Inés y el último minuto
Fue en su último minuto, ése que todos los que trabajamos entre las bambalinas de la política, y hemos preparado debates, sabemos que es donde no hay que fallar, esa conclusión que sirve para recopilar y generar recuerdo, que provoca la identificación final del votante con la causa y sus circunstancias. Ese minuto para estar sobria de razones y suelta emocionalmente, para proyectar las sensaciones que quieres dejar y no las que esperan que dejes. Ese minuto para jugar con los tiempos, con las formas y juegos retóricos que embellecen el discurso, que lo hacen mimético y estético, del que hablarán al día siguiente, en cada esquina de cada bar, en cada tertulia de cada tele o radio. Un minuto para la gloria o el infierno. Fracaso o éxito transmutado en sentidos excitados y percepciones exageradas, donde cada telespectador es un analista de urgencia que emite opinión sin reposo.

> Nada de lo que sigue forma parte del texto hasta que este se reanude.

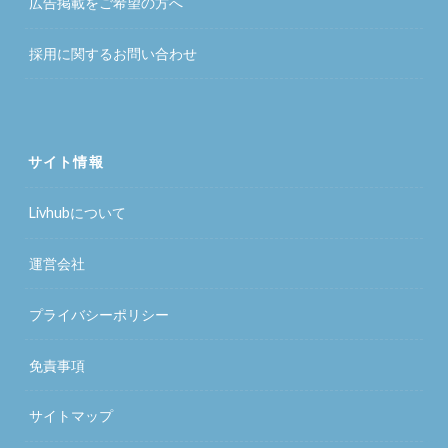
広告掲載をご希望の方へ
採用に関するお問い合わせ
サイト情報
Livhubについて
運営会社
プライバシーポリシー
免責事項
サイトマップ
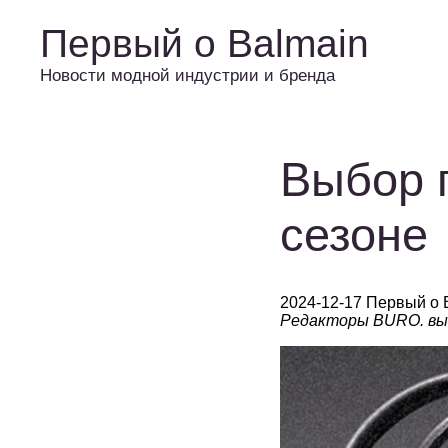
Первый о Balmain
Новости модной индустрии и бренда
Выбор 
сезоне
2024-12-17 Первый о 
Редакторы BURO. вы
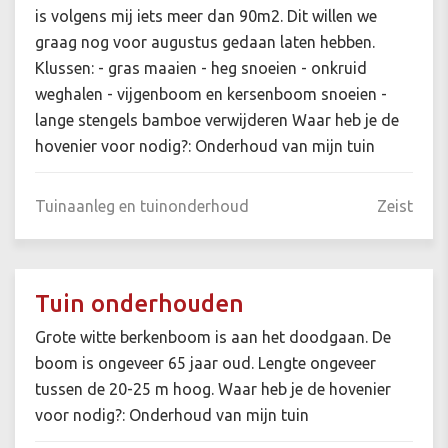
is volgens mij iets meer dan 90m2. Dit willen we
graag nog voor augustus gedaan laten hebben.
Klussen: - gras maaien - heg snoeien - onkruid
weghalen - vijgenboom en kersenboom snoeien -
lange stengels bamboe verwijderen Waar heb je de
hovenier voor nodig?: Onderhoud van mijn tuin
Tuinaanleg en tuinonderhoud
Zeist
Tuin onderhouden
Grote witte berkenboom is aan het doodgaan. De
boom is ongeveer 65 jaar oud. Lengte ongeveer
tussen de 20-25 m hoog. Waar heb je de hovenier
voor nodig?: Onderhoud van mijn tuin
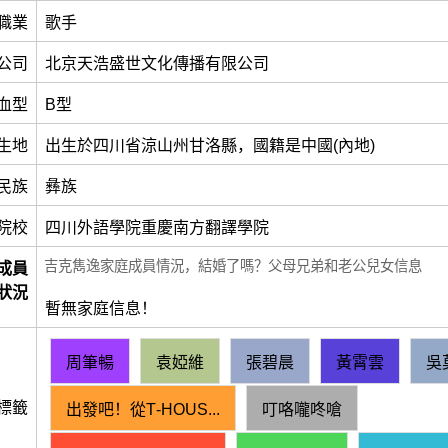
職業
歌手
公司
北京天浩盛世文化傳播有限公司
血型
B型
生地
出生於四川省涼山州甘洛縣，國籍是中國(內地)
民族
彝族
院校
四川外語學院重慶南方翻譯學院
吉克雋逸家庭成員情況，結婚了嗎？父母兄弟和老公兒女信息
成員
狀況
暫無家庭信息！
周筆暢
袁婭維
張碧晨
黃霄雲
吳
標籤
出發吧！從T‑HOUS...
叮咯嚨咚嗆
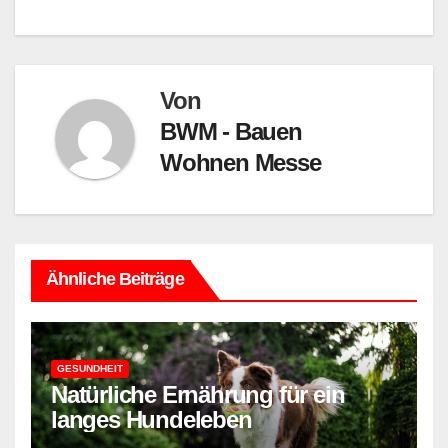
Von
BWM - Bauen
Wohnen Messe
Ähnliche Beiträge
GESUNDHEIT
Natürliche Ernährung für ein
langes Hundeleben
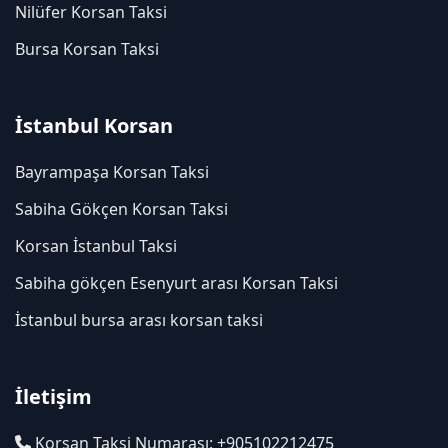
Nilüfer Korsan Taksi
Bursa Korsan Taksi
İstanbul Korsan
Bayrampaşa Korsan Taksi
Sabiha Gökçen Korsan Taksi
Korsan İstanbul Taksi
Sabiha gökçen Esenyurt arası Korsan Taksi
İstanbul bursa arası korsan taksi
İletişim
Korsan Taksi Numarası: +905102212475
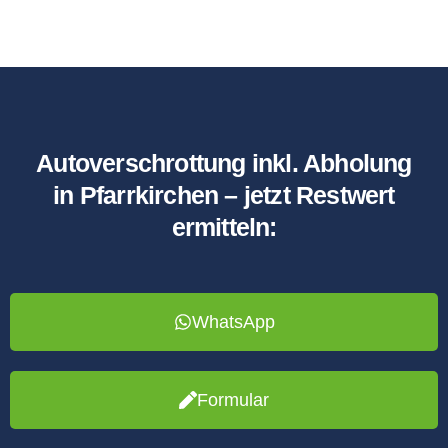
Autoverschrottung inkl. Abholung
in Pfarrkirchen – jetzt Restwert
ermitteln:
WhatsApp
Formular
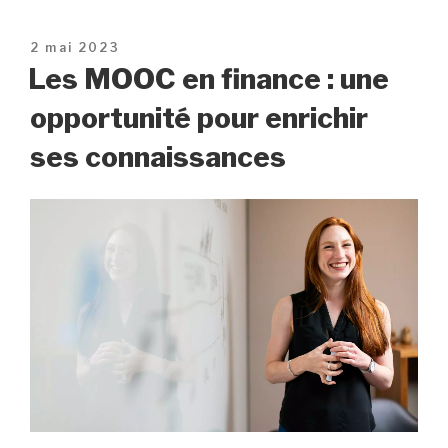
Publié
2 mai 2023
le
Les MOOC en finance : une
opportunité pour enrichir
ses connaissances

Un minuto para corregir una hora de desaciertos o para reafirmar 60 minutos de convicciones. Para mover a los decididos y hacer dudar a los indecisos, para vender la presencia de una idea o la ausencia de un programa. Un minuto para proyectar una mirada de confianza o evitar ser el foco de todas las que te miran. Un minuto para crear esperanza o desencanto, para fortalecer una propuesta o hacer digerible un eslogan. Un minuto para consolidar un relato de cine o crear mensajes sin principios ni fin, para ser protagonista o actriz secundaria, para cerrar con final feliz una trama bien hilada o esperar a que el público baje el telón de una farsa, aburrido de tanta máscara indecente.

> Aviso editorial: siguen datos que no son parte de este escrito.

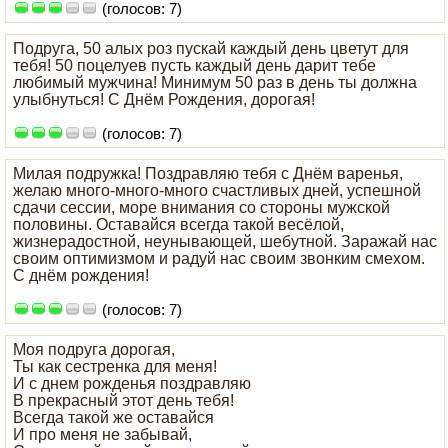
(голосов: 7)
Подруга, 50 алых роз пускай каждый день цветут для
тебя! 50 поцелуев пусть каждый день дарит тебе
любимый мужчина! Минимум 50 раз в день ты должна
улыбнуться! С Днём Рождения, дорогая!
(голосов: 7)
Милая подружка! Поздравляю тебя с Днём варенья,
желаю много-много-много счастливых дней, успешной
сдачи сессии, море внимания со стороны мужской
половины. Оставайся всегда такой весёлой,
жизнерадостной, неунывающей, шебутной. Заражай нас
своим оптимизмом и радуй нас своим звонким смехом.
С днём рождения!
(голосов: 7)
Моя подруга дорогая,
Ты как сестренка для меня!
И с днем рожденья поздравляю
В прекрасный этот день тебя!
Всегда такой же оставайся
И про меня не забывай,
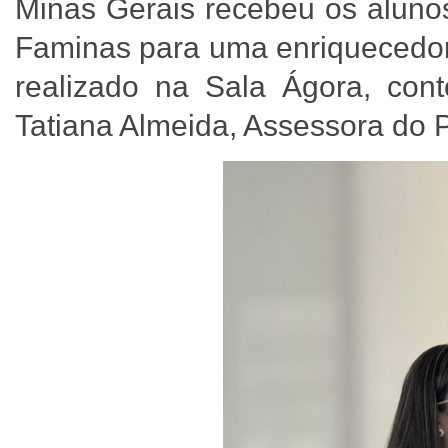
Minas Gerais recebeu os alunos
Faminas para uma enriquecedor
realizado na Sala Ágora, con
Tatiana Almeida, Assessora do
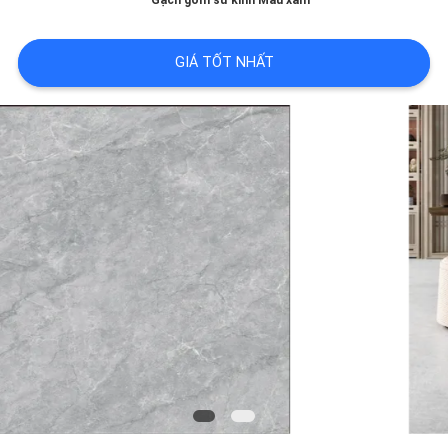
LƯỢNG
Gạch gốm sứ kính Màu xám
GIÁ TỐT NHẤT
LIÊN
HỆ
VỚI
CHÚNG
TÔI
YÊU
CẦU
ĐẶT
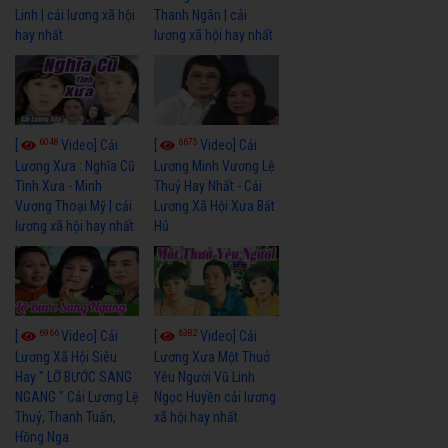
Linh | cải lương xã hội
Thanh Ngân | cải
hay nhất
lương xã hội hay nhất
6048
6675
[
Video] Cải
[
Video] Cải
Lương Xưa : Nghĩa Cũ
Lương Minh Vương Lệ
Tình Xưa - Minh
Thuỷ Hay Nhất - Cải
Vương Thoại Mỹ | cải
Lương Xã Hội Xưa Bất
lương xã hội hay nhất
Hủ
6966
6382
[
Video] Cải
[
Video] Cải
Lương Xã Hội Siêu
Lương Xưa Một Thuở
Hay " LỠ BƯỚC SANG
Yêu Người Vũ Linh
NGANG " Cải Lương Lệ
Ngọc Huyền cải lương
Thuỷ, Thanh Tuấn,
xã hội hay nhất
Hồng Nga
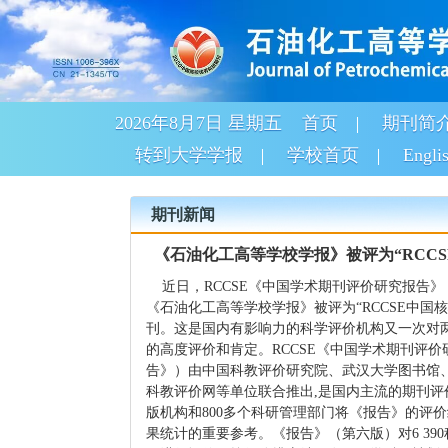
2026年8月7日 星期五
首页
期刊简
转到大学学报
学校首页
Engli
期刊新闻
《石油化工高等学校学报》被评为“RCCS
近日，RCCSE《中国学术期刊评价研究报告》
《石油化工高等学校学报》被评为“RCCSE中国
刊。这是国内有影响力的科学评价机构又一次对
的高度评价和肯定。RCCSE《中国学术期刊评
告》）由中国科教评价研究院、武汉大学图书馆
科教评价网等单位联合推出,是国内主流的期刊评价
版机构和800多个科研管理部门将《报告》的评
果统计的重要参考。《报告》（第六版）对6 39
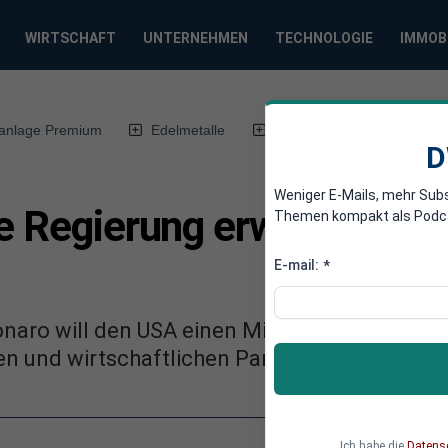
WIRTSCHAFT
UNTERNEHMEN
TECHNOLOGIE
IMMOB
anlage Premium
Edelmetalle
DWN-Magazin
Chin
D
Weniger E-Mails, mehr Sub
e Regierung erwägt Einri
Themen kompakt als Podcast
E-mail:
*
onaro will den USA einen Militärstützpunkt ge
hen und wirtschaftlichen Partner.
Ich habe die
Datens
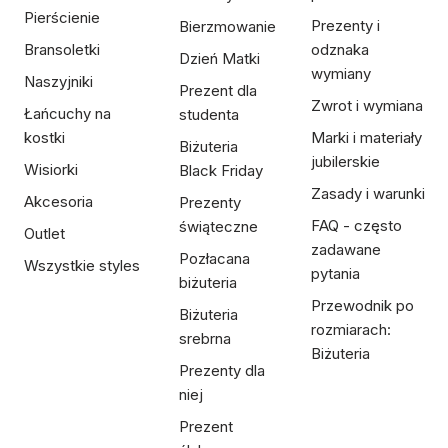
Pierścienie
Prezenty i
Bierzmowanie
Bransoletki
odznaka
Dzień Matki
wymiany
Naszyjniki
Prezent dla
Zwrot i wymiana
Łańcuchy na
studenta
kostki
Marki i materiały
Biżuteria
jubilerskie
Wisiorki
Black Friday
Zasady i warunki
Akcesoria
Prezenty
FAQ - często
świąteczne
Outlet
zadawane
Pozłacana
Wszystkie styles
pytania
biżuteria
Przewodnik po
Biżuteria
rozmiarach:
srebrna
Biżuteria
Prezenty dla
niej
Prezent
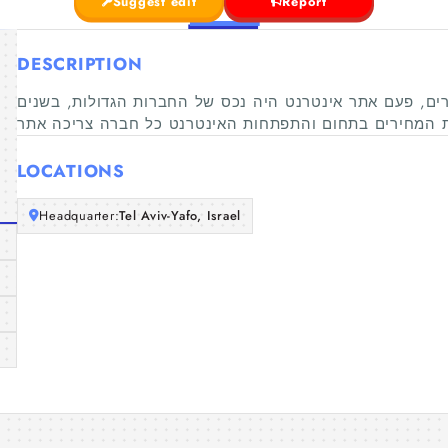
Suggest edit
Report
DESCRIPTION
ים, פעם אתר אינטרנט היה נכס של החברות הגדולות, בשנים
LOCATIONS
Headquarter:
Tel Aviv-Yafo, Israel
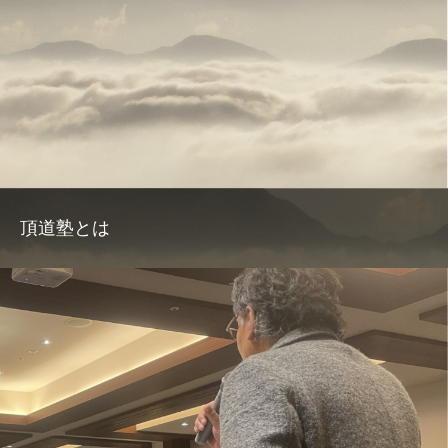
頂道塾とは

Inés fue el jueves la mejor de un debate que se resumió en un minuto. El minuto que clausuraba una impostura bajo ticket de show. El minuto que concentró el respeto de críticos pasivos y activistas de salón. El minuto en el que te juegas el partido y quién sabe si el campeonato. Vive o muere en 60 segundos de cámara fija y pupilas dilatadas. Y ahí, cuando todos buscan en su cerebro esos mantras fluidos en formato Arial 12 que tan bien repetían momentos antes, ese argumentario forjado a golpe de asesor, justo en ese momento, Arrimadas se convirtió en Inés. La que no se conformaba con ideas vacías y culpas de ida y vuelta, la que ordenaba el debate y sus esencias, la que destrozaba con frases los programas contrarios, la que no se resignaba mientras abría su garganta de sonrisas, ni parpadeaba para desmontar fachadas de quita y pon. La que humanizó de anáforas su resumen y aguantó estoica los ataques de trinchera y capote.

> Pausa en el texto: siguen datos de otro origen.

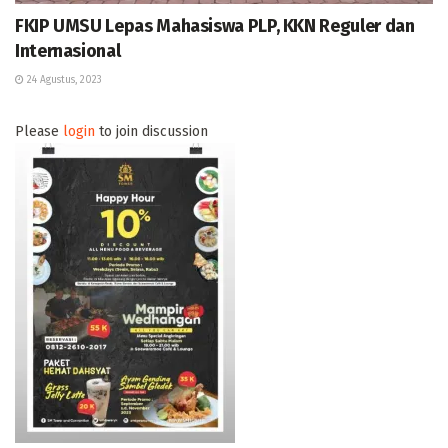
FKIP UMSU Lepas Mahasiswa PLP, KKN Reguler dan
Internasional
24 Agustus, 2023
Please
login
to join discussion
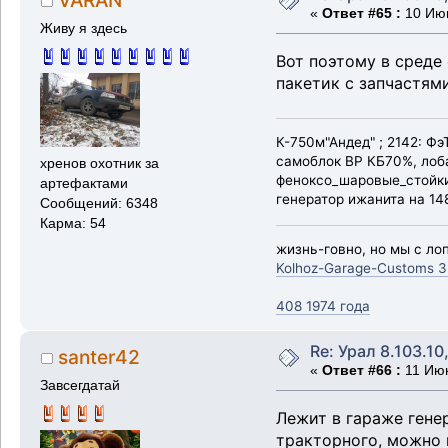
«
Ответ #65 :
10 Июн
Живу я здесь
Вот поэтому в среде 
пакетик с запчастями
К-750м"Андед" ; 2142: Ф
самоблок ВР КБ70%, лоба
хренов охотник за
феноксо_шаровые_стойки_
артефактами
генератор ижанита на 148
Сообщений: 6348
Карма: 54
жизнь-говно, но мы с лоп
Kolhoz-Garage-Customs 3
408 1974 года
Re: Урал 8.103.10
santer42
«
Ответ #66 :
11 Июн
Завсегдатай
Лежит в гараже гене
тракторного, можно в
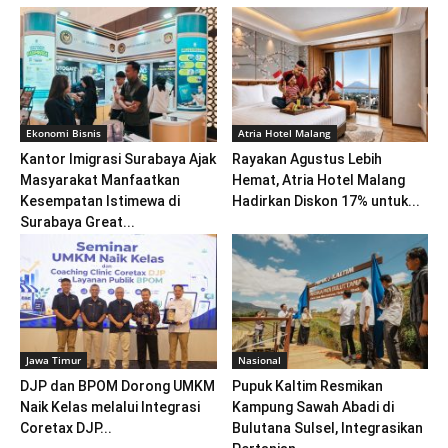
Ekonomi Bisnis
Atria Hotel Malang
Kantor Imigrasi Surabaya Ajak
Rayakan Agustus Lebih
Masyarakat Manfaatkan
Hemat, Atria Hotel Malang
Kesempatan Istimewa di
Hadirkan Diskon 17% untuk...
Surabaya Great...
Jawa Timur
Nasional
DJP dan BPOM Dorong UMKM
Pupuk Kaltim Resmikan
Naik Kelas melalui Integrasi
Kampung Sawah Abadi di
Coretax DJP...
Bulutana Sulsel, Integrasikan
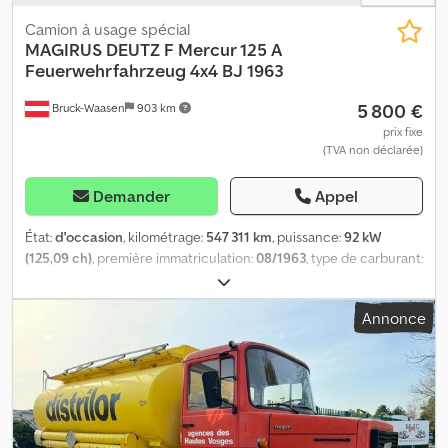
Camion à usage spécial
MAGIRUS DEUTZ
F Mercur 125 A
Feuerwehrfahrzeug 4x4 BJ 1963
5 800 €
Bruck-Waasen
903 km
prix fixe
(TVA non déclarée)
Demander
Appel
État:
d'occasion
, kilométrage:
547 311 km
, puissance:
92 kW
(125,09 ch)
, première immatriculation:
08/1963
, type de carburant:
diesel
, configuration d'essieux:
2 essieux
, couleur:
rouge
, type
d'engrenage:
mécanique
, Magirus Deutz F Mercur 125 A, véhicule
Annonce
de pompiers 4x4, année de fabrication 1963 Tout en un coup
d'œil : · Première immatriculation : 28.08.1963 · Moteur : 125 ch / 92
kW · Kilométrage : 547 311 km · Empattement : 3 mm · Couleur :
rouge · Boîte de vitesses : manuelle · Pneus : 1er essieu : 8,25-20 2e
essieu : 8,25-20 · Remarque : disponible immédiatement
Équipement spécial : · Magirus Deutz F Mercur 125 A 4x4, camion
de pompiers · TVA non déductible, régime de la marge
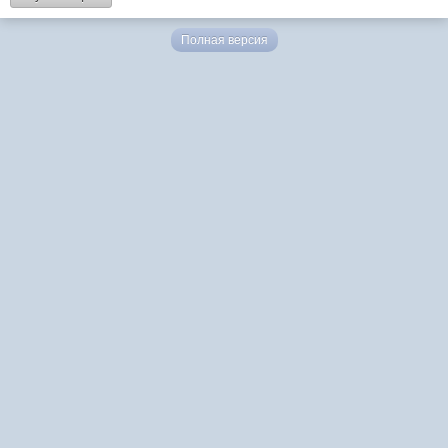
Полная версия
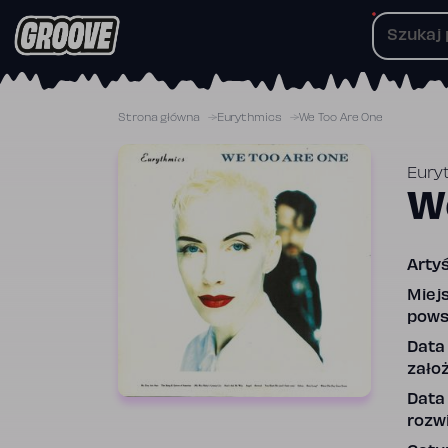
Przejdź
do
treści
Strona główna
Eurythmics
We Too Are One
Eury
W
Artyś
Miej
pows
Data
założ
Data
rozwi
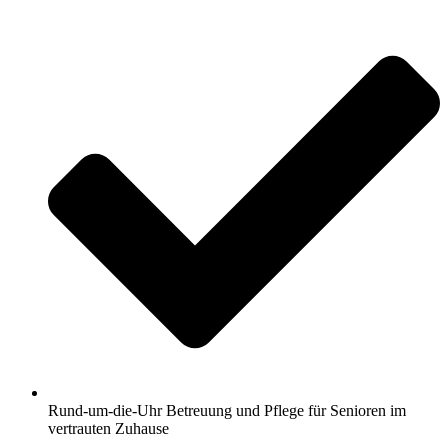
Rund-um-die-Uhr Betreuung und Pflege für Senioren im
vertrauten Zuhause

La sonrisa de un país se concentró en el último minuto de una mujer que empezó a dibujar su futuro con forma de traje de gala. Donde todas mostraron sus miserias, ella dio cuerda a ese reloj de pared que solo miró, como aquella melodía de Morricone, para asegurarse de que aún no le había llegado su hora. Bajo los acordes del tic tac, mientras creía en oportunidades hecha verbo, Inés ganó el debate. Fue su último minuto, el inicio de lo que aún está por venir.